I've never used a camera colour profile.
 
I agree about the color checker passport, I rely on it as a Lightroom plugin when I use lightroom. My problem is that like to use Canon DPP4 as my raw converter, and can't figure out a way to use the passport with dpp4 since Canon uses a different suffix on the profile files. I've experimented with making my own Canon profile using their free software but that involves looking at the calibrated monitor and the physical card in good light and dialing in the colors by eye. Not reliable and not worth it unless it is a color critical product photo.

You got me curious about color blindness.

 
I agree about the color checker passport, I rely on it as a Lightroom plugin when I use lightroom. My problem is that like to use Canon DPP4 as my raw converter, and can't figure out a way to use the passport with dpp4 since Canon uses a different suffix on the profile files. I've experimented with making my own Canon profile using their free software but that involves looking at the calibrated monitor and the physical card in good light and dialing in the colors by eye. Not reliable and not worth it unless it is a color critical product photo.

You got me curious about color blindness.


At this time the Colorchecker passport only works with LR or Capture One.
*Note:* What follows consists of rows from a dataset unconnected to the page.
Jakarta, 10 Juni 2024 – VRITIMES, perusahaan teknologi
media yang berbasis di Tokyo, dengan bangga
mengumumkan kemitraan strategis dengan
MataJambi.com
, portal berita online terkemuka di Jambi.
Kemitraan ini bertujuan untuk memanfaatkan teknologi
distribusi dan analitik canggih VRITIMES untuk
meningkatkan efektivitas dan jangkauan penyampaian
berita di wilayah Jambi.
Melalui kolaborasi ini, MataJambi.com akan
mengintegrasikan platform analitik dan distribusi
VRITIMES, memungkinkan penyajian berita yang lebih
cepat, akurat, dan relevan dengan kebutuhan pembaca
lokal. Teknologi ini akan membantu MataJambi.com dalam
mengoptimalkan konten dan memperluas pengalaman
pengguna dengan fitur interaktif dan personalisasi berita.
I read some time ago that 70% of men have colour blindness to some extent. Many never know. it is only if you happen to stumble into a situation where it reveals itself that you realise. That's what happened to me.
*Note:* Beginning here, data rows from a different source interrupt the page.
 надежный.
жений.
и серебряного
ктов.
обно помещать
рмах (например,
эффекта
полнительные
I use it - and Sliver FX for mono - so I know that my starting point is OK but I seldom touch anything to do with colour after that.
 
At this time the Colorchecker passport only works with LR or Capture One.

I read some time ago that 70% of men have colour blindness to some extent. Many never know. it is only if you happen to stumble into a situation where it reveals itself that you realise. That's what happened to me.
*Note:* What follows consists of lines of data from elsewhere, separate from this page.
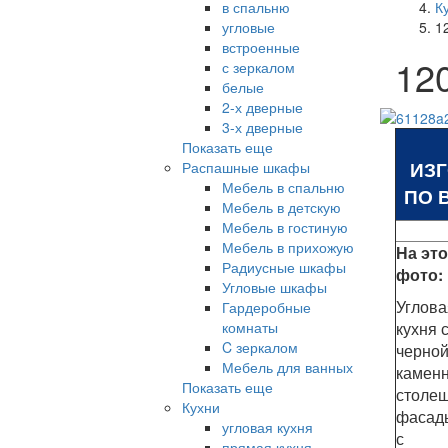
в спальню
К
угловые
1
встроенные
12
с зеркалом
белые
2-х дверные
3-х дверные
Показать еще
ИЗ
Распашные шкафы
Мебель в спальню
ПО 
Мебель в детскую
Мебель в гостиную
Мебель в прихожую
На эт
Радиусные шкафы
фото:
Угловые шкафы
Углова
Гардеробные
комнаты
кухня 
C зеркалом
черно
Мебель для ванных
камен
Показать еще
столеш
Кухни
фасад
угловая кухня
с
прямая кухня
I use it - and Sliver FX for mono - so I know that my starting point is OK but I seldom touch anything to do with colour after that.
Looks like 8% according to the linked article.
 
It was so long ago that I read the article (over 45 years) I have no recollection of the detail, only the figure. It might have been 70% of those who are colour blind are red/green colour blind like me maybe.
I'm told that I remember things from 45 years ago that never even happened.